Realtime is the news feed - in real time (or Twitter, as some people call it). It takes some of the less significant/more time sensitive activity (so and so signed someone's wall; so and so changed their profile pic; so and so is listening to... etc. ) out of the timeline, where it would previously have sat and become old news. I noticed that my profile no longer lists every time I comment on someone's post or when I like something new. Instead, those activity updates run through real time and filter out before too many people even see them, which is fine with me. Those posts always clogged up my old profile and have no real place (except when grouped) on my new timeline as far as I'm concerned. 

Top news stories aren't new, and recent stories aren't gone! They just look different. I don't like top stories either - I always clicked "most recent" before.

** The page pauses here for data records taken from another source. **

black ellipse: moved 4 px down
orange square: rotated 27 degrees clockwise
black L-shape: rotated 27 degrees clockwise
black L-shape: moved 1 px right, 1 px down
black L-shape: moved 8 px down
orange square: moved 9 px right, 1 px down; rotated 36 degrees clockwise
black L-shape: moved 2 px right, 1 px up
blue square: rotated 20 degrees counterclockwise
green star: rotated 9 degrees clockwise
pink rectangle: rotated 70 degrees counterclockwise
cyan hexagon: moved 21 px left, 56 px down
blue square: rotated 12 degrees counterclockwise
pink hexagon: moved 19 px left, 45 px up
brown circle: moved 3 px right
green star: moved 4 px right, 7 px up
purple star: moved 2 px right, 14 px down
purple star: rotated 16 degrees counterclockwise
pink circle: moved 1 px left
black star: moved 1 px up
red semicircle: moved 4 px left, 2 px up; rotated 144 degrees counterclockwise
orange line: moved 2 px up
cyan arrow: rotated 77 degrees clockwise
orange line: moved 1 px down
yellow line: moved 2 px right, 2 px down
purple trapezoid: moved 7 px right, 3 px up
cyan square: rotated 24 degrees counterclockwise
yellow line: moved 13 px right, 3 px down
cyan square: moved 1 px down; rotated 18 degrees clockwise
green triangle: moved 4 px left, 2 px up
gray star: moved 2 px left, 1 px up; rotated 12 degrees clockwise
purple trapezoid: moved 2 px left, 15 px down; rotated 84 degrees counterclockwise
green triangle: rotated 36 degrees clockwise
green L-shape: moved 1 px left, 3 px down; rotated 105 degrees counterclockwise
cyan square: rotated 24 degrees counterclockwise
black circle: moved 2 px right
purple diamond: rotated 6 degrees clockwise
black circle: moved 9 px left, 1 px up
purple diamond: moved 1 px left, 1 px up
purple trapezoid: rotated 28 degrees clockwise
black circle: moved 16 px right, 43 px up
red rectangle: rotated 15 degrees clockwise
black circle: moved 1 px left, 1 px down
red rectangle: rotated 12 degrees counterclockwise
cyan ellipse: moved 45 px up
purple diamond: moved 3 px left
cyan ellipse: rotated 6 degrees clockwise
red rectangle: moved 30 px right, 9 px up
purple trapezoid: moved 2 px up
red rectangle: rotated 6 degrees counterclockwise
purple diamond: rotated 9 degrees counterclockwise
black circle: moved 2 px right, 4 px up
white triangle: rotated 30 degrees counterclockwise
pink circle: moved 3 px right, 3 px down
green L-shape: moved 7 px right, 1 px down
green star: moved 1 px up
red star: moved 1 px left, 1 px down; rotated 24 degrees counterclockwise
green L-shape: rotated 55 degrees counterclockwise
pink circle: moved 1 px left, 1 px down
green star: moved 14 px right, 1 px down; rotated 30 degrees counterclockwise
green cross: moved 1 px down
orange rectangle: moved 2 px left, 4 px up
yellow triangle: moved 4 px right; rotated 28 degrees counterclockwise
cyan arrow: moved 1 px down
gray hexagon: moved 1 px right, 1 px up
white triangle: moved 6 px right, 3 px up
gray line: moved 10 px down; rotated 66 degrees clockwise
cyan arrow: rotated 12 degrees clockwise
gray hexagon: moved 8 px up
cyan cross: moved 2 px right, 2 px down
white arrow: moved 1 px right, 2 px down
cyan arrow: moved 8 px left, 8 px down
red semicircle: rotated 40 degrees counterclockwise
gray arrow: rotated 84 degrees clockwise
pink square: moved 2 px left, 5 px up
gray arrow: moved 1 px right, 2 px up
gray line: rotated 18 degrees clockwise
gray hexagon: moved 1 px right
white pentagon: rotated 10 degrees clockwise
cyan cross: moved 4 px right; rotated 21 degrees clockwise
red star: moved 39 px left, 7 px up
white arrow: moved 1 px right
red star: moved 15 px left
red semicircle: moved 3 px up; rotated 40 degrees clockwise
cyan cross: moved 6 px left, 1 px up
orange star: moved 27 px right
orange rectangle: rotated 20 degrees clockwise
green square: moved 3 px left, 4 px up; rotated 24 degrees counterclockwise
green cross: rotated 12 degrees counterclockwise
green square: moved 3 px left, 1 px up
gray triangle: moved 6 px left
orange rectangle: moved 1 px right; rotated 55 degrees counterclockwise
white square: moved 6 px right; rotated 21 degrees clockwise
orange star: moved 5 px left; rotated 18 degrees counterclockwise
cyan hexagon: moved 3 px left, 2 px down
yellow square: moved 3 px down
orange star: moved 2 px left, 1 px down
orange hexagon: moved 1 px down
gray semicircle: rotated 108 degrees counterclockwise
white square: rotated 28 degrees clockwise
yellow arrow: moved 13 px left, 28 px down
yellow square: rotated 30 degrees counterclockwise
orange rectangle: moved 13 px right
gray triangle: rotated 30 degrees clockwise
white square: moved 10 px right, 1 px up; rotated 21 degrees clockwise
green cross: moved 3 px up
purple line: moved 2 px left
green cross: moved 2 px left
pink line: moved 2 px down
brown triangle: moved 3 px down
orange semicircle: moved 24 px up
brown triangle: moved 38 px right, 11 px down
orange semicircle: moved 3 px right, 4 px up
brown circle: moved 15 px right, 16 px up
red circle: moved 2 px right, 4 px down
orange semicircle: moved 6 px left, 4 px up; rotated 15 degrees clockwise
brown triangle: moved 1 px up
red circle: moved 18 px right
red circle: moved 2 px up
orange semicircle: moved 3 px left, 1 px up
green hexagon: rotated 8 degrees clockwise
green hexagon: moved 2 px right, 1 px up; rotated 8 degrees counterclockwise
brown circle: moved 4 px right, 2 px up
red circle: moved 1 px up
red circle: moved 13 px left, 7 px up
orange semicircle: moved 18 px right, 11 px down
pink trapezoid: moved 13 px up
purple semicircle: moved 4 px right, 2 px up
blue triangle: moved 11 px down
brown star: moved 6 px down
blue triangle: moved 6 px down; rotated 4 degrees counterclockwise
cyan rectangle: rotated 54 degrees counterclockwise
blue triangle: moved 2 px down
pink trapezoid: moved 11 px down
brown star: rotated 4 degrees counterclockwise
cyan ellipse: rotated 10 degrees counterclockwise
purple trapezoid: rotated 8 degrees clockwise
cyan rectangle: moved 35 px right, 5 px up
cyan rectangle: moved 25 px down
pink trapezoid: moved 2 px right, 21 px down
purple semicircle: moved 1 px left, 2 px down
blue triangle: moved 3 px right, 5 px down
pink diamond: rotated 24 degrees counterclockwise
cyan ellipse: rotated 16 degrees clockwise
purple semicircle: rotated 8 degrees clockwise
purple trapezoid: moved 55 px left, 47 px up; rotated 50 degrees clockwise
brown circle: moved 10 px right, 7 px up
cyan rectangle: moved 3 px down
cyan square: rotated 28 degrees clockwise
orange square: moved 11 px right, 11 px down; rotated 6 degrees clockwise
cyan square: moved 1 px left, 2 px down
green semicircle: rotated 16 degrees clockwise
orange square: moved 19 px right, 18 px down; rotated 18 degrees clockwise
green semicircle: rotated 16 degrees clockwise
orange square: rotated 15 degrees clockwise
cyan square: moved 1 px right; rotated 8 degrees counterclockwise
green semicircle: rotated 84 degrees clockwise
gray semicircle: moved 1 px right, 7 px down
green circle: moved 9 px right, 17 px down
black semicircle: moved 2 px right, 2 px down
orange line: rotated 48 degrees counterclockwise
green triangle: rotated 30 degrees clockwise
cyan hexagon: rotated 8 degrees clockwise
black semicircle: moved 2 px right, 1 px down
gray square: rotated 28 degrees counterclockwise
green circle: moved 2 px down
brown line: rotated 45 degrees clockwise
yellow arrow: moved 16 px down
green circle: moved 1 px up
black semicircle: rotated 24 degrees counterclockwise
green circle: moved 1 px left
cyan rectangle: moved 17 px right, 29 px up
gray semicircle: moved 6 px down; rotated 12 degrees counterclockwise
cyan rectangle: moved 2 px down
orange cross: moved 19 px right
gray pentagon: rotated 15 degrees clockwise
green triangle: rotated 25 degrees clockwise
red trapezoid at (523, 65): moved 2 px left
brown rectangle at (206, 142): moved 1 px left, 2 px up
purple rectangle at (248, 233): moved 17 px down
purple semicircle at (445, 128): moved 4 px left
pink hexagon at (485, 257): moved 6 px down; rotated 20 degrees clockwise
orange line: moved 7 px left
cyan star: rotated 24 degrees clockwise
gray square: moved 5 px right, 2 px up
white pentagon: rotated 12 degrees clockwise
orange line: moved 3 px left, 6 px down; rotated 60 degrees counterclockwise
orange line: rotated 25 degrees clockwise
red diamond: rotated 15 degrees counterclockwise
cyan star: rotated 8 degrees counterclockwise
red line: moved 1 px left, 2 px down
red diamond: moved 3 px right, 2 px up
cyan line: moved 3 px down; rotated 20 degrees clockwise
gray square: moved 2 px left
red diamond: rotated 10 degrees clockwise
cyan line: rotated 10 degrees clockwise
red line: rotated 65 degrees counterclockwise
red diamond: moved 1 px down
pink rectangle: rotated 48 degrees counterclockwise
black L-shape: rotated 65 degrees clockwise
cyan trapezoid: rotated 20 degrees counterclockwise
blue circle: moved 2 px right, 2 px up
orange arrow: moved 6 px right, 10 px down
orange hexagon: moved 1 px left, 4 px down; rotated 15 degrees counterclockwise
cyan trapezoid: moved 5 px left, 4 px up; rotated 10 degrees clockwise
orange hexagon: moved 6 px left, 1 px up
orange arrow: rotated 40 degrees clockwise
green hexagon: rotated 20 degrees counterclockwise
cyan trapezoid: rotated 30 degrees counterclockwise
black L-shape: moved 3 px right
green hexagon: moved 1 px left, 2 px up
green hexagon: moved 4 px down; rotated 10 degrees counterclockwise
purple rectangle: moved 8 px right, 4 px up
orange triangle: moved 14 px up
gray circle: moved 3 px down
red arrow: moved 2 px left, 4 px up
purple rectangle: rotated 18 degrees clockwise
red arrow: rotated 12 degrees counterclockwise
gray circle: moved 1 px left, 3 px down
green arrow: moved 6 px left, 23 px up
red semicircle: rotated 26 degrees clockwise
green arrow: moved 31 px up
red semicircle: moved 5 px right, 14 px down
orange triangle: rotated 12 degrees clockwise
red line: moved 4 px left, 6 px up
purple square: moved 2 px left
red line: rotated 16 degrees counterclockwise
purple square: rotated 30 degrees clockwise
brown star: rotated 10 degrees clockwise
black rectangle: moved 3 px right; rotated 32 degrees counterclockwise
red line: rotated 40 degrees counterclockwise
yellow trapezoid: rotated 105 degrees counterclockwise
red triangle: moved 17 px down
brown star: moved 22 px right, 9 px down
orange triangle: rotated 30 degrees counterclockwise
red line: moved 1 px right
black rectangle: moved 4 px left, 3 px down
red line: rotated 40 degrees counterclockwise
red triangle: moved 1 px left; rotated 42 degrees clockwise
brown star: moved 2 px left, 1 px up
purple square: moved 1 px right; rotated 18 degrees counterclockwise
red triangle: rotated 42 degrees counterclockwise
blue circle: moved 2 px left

If you are the same as me, there's good news! Even though more emphasis has been placed on "top stories" recently, the "most recent" functionality is not gone. Instead of tabs, it's just a link you click now, that will take you further down your homepage to recent stories rather than to another view of the homepage. 


I do think the idea of top stories is cool, if they can get it right. Clicking and unclicking stories in the meantime to let Facebook know what's interesting and what isn't is kind of a pain in the butt, but it's not at all different from what Pandora does with songs it plays on its custom radio stations. (If you mark that you hate it, they won't play it. If you mark that you love it, they'll play it more often along with other songs like it. It's a learning process.) One day I hope top stories can actually show me what I want to see so I don't have to wade through 600+ friends' and pages' updates to read the good stuff.

Open Graph applications aren't stalkers - they're just better for us lazy people.
Personally, I like the idea of allowing an application to access my profile for posting whenever. I am one of those people who like to share anyway, which before required me to allow access every single time I wanted to post something, and a lot of manual posting. This way, I can give an app I like permission one time, and then it's out of my hands. I've done this already with Spotify. The great thing is that if I decide later that I don't want every song I listen to posted to my profile, I can revoke Spotify's access at any time. I plan to do the same with various running apps, entertainment apps, news apps and more. They'll make my profile look cleaner in the long run, and my content will be better organized. And then one day I can look back at 2011 and see what I was listening to/doing/interested in then.


G+ doesn't stand a chance. Except for Hangouts, which I still think would be cool if everyone had a webcam (and you'd be surprised how many people nowadays don't), Facebook now has everything G+ does - not to mention the fact that people have networks on FB with hundreds upon hundreds of people and pages that they would have to completely rebuild if they migrated over. This is not to say no one will migrate, but I'm guessing that as long as Facebook keeps up with the times (and since they've been a leader up through this point I'd say they're in good shape in that area), and doesn't grow stale like MySpace, Facebook won't be going anywhere anytime soon. 


Those are some initial thoughts... I'm sure I'll have more as I play with this and learn the ropes. Anyone else have the new profile yet? Anyone have any thoughts on the issue?


Mostly, I love that they're going back to the root of the social network - the personal focus - along with the new, impressive imagery and clean layout, and the way the application content looks on the timeline (see Spotify in my screen shot above). It looks very modern, and it's so easy to have everything you love all in one place.